Junko Matsuzaki, Ph.D., Director of the Immune Analysis Facility at Roswell Park Comprehensive Cancer Center in Buffalo, N.Y. and a study author, said, "The results from our translational studies show the activation of a multitude of immune responses following GEN-1 + NAC treatment. The multifactorial nature of GEN-1 immune response built on a durable local production of IL-12 may be activating the innate and adaptive immune system creating a unique microenvironment potentially favorable to anti-tumor responses and also conducive to other therapeutic drugs that may be suboptimal as single agents due to the highly immunosuppressive tumor microenvironment in ovarian cancer. The peritoneal cavity of advanced ovarian cancer patients contains the primary tumor environment and is an attractive target for a regional approach to immune modulation."

Nicholas Borys, M.D., Chief Medical Officer of Celsion, said, "We are delighted that our OVATION 1 Study has been published in the Journal of Clinical Cancer Research. As patients with advanced ovarian cancer have a poor prognosis, these data are particularly encouraging. We believe this publication will create additional awareness of the work we are doing to treat these patients and provide them with new hope. While we know that R0 resection scores are important to survival and that GEN-1 has exhibited impressive R0 scores, its ability to improve CRS is also compelling. Adding GEN-1 to standard neoadjuvant chemotherapy is safe, appears to be clinically active with translational data suggesting a positive impact on the tumor microenvironment."

About the Journal of Clinical Cancer Research

The Journal of Clinical Cancer Research is a publication of the American Association for Cancer Research (AACR) (Free AACR Whitepaper). It publishes innovative clinical and translational cancer research studies that bridge the laboratory and the clinic. The Journal is especially interested in clinical trials evaluating new treatments, accompanied by research on pharmacology, and molecular alterations or biomarkers that predict response or resistance to treatment. The Journal also prioritizes laboratory and animal studies of new drugs and molecule-targeted agents with the potential to lead to clinical trials, and studies of targetable mechanisms of oncogenesis, progression of the malignant phenotype and metastatic disease.

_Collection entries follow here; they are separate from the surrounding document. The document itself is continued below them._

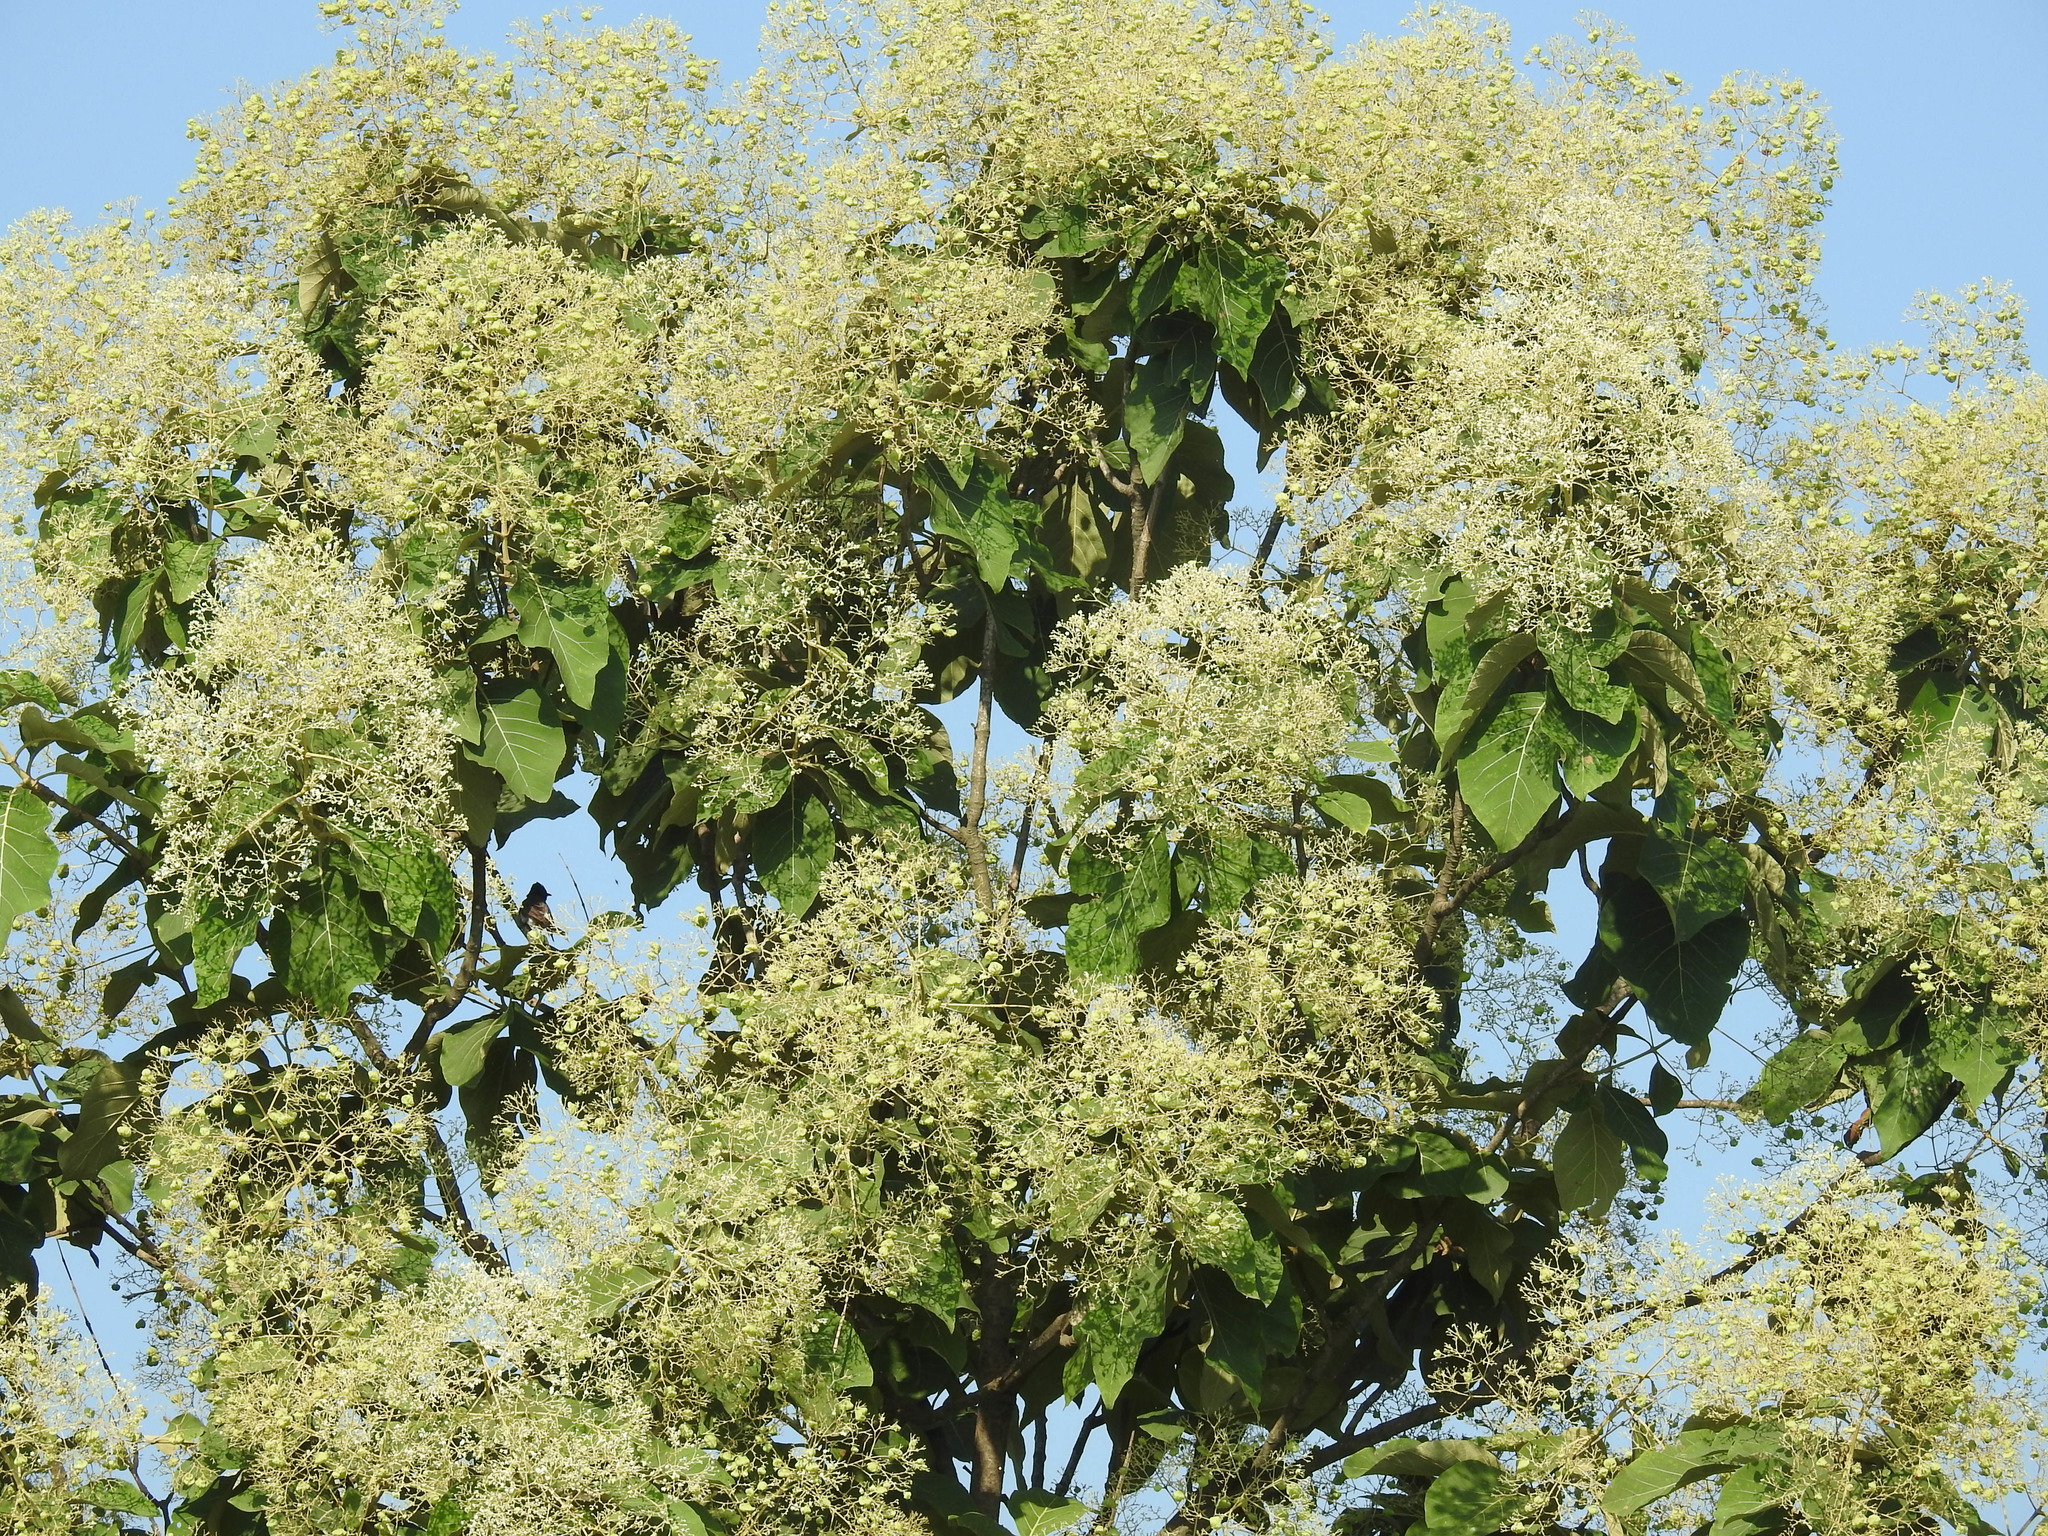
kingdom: Plantae
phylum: Tracheophyta
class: Magnoliopsida
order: Lamiales
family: Lamiaceae
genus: Tectona
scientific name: Tectona grandis
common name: Teak
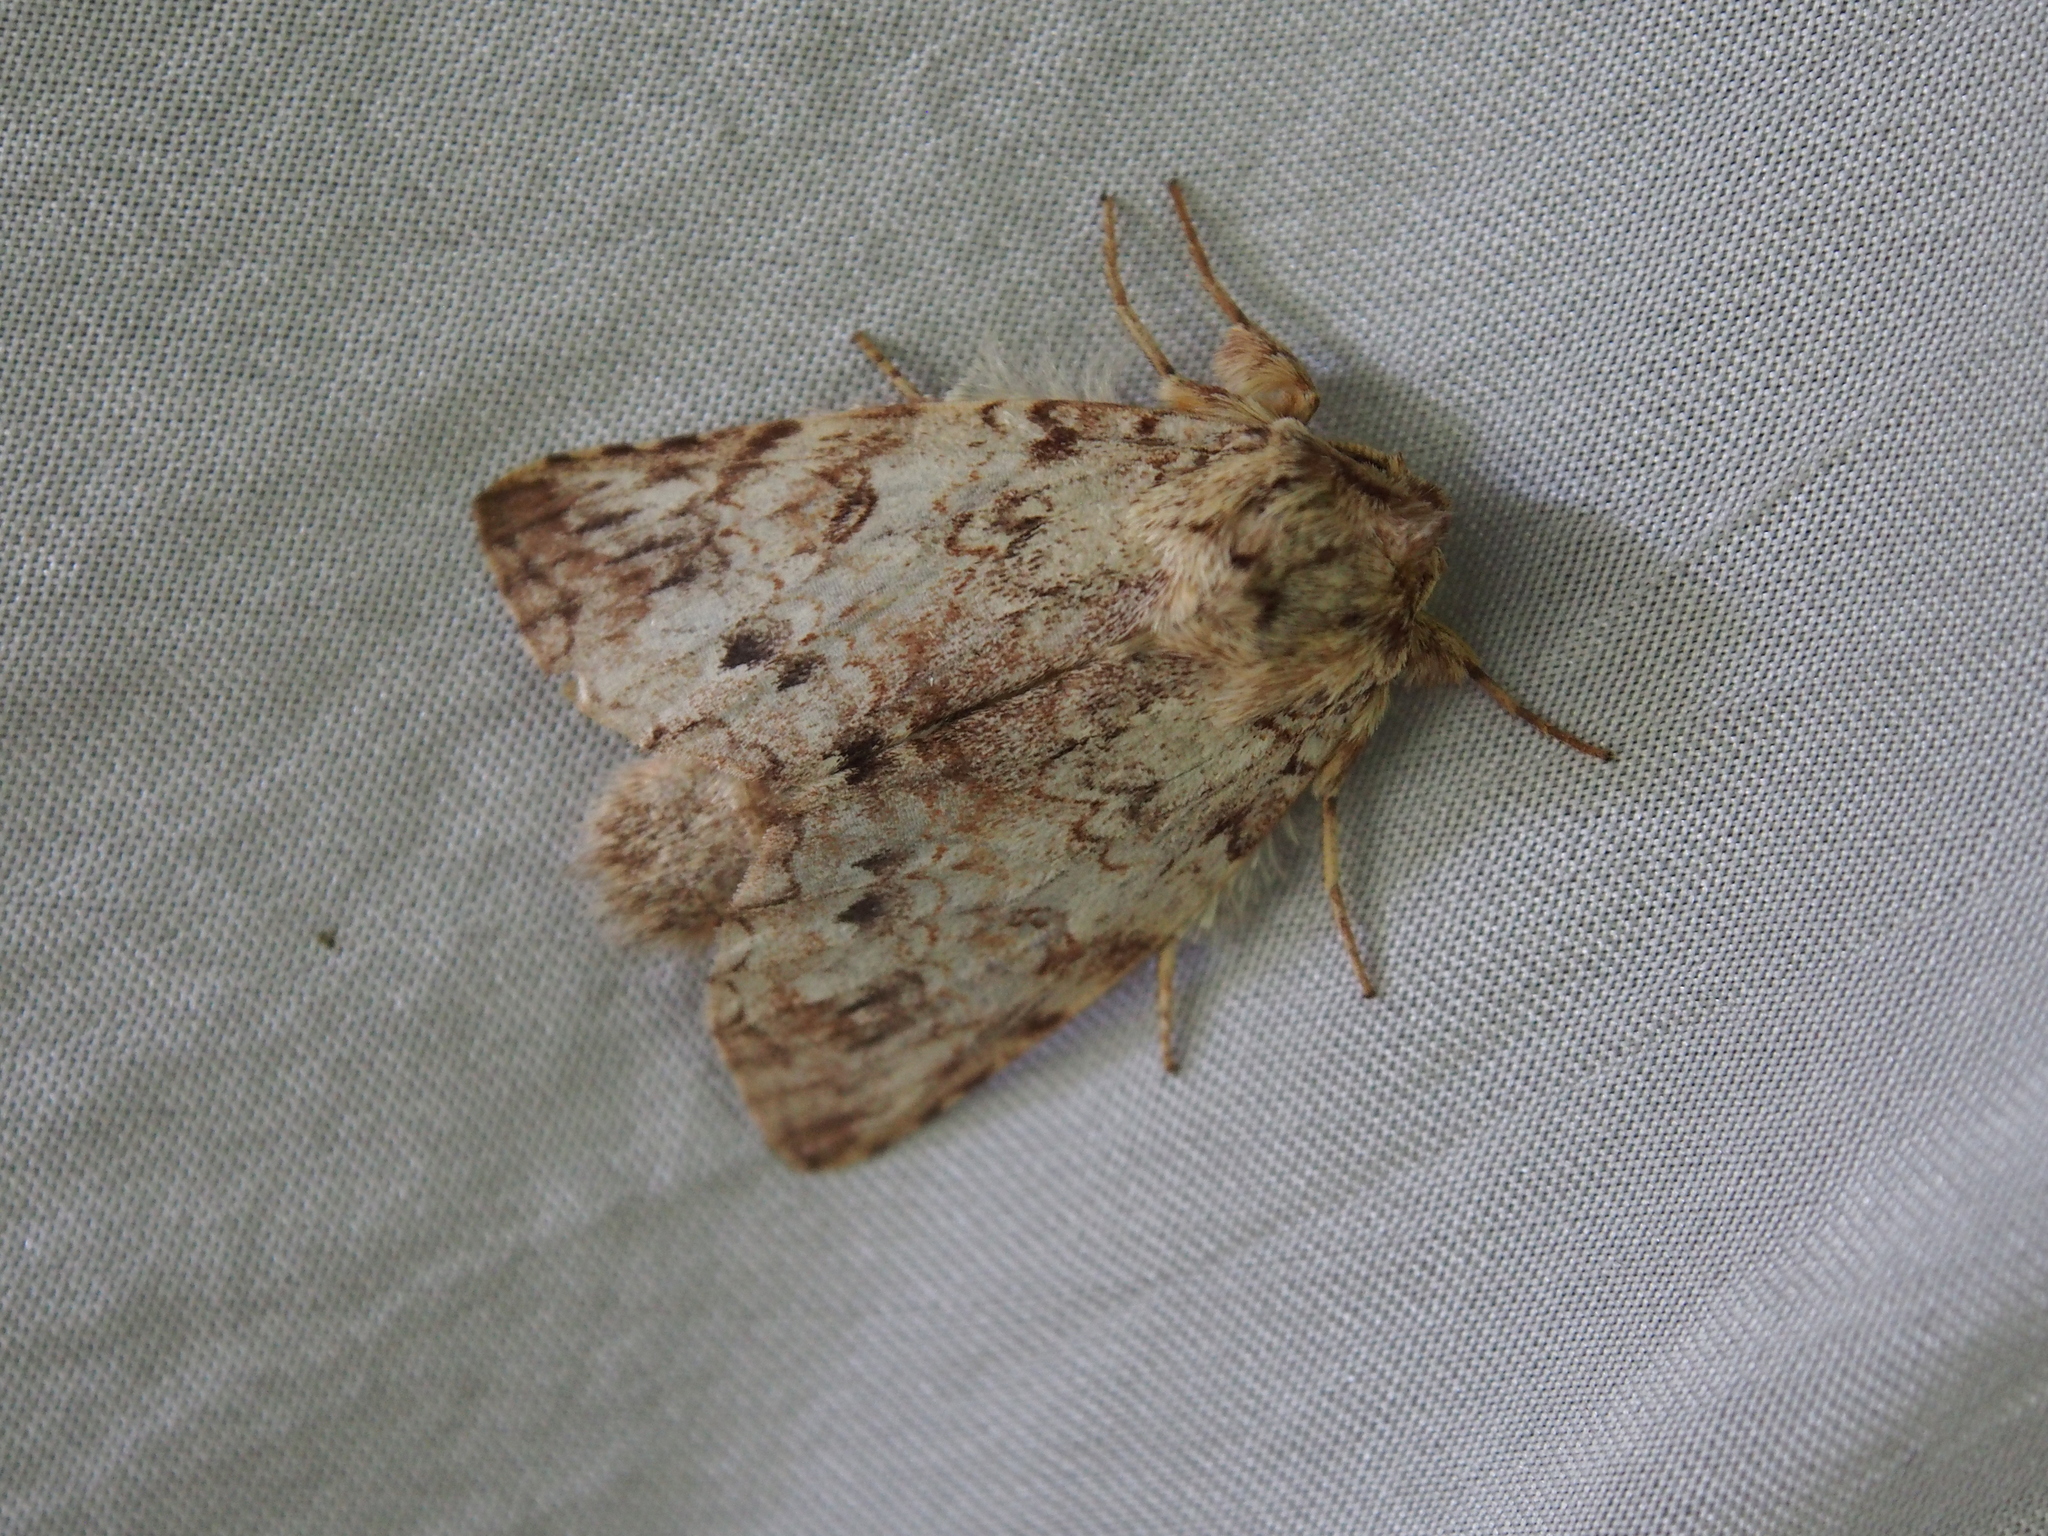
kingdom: Animalia
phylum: Arthropoda
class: Insecta
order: Lepidoptera
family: Notodontidae
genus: Rifargia
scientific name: Rifargia demissa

About Epithelial Ovarian Cancer

Epithelial ovarian cancer (EOC) is the 5th deadliest malignancy among women in the United States. There are approximately 22,000 new cases of ovarian cancer every year and the majority (approximately 70%) are diagnosed in advanced stages III and IV. EOC is characterized by dissemination of tumor in the peritoneal cavity with a high risk of recurrence (75%, stage III and IV) after surgery and chemotherapy. Since the 5-year survival rates of patients with stages III and IV disease at diagnosis are poor (41% and 20%, respectively), there remains a need for a therapy that not only reduces the recurrence rate but also improves overall survival. The peritoneal cavity of advanced ovarian cancer patients contains the primary tumor environment and is an attractive target for regional approach to immune modulation.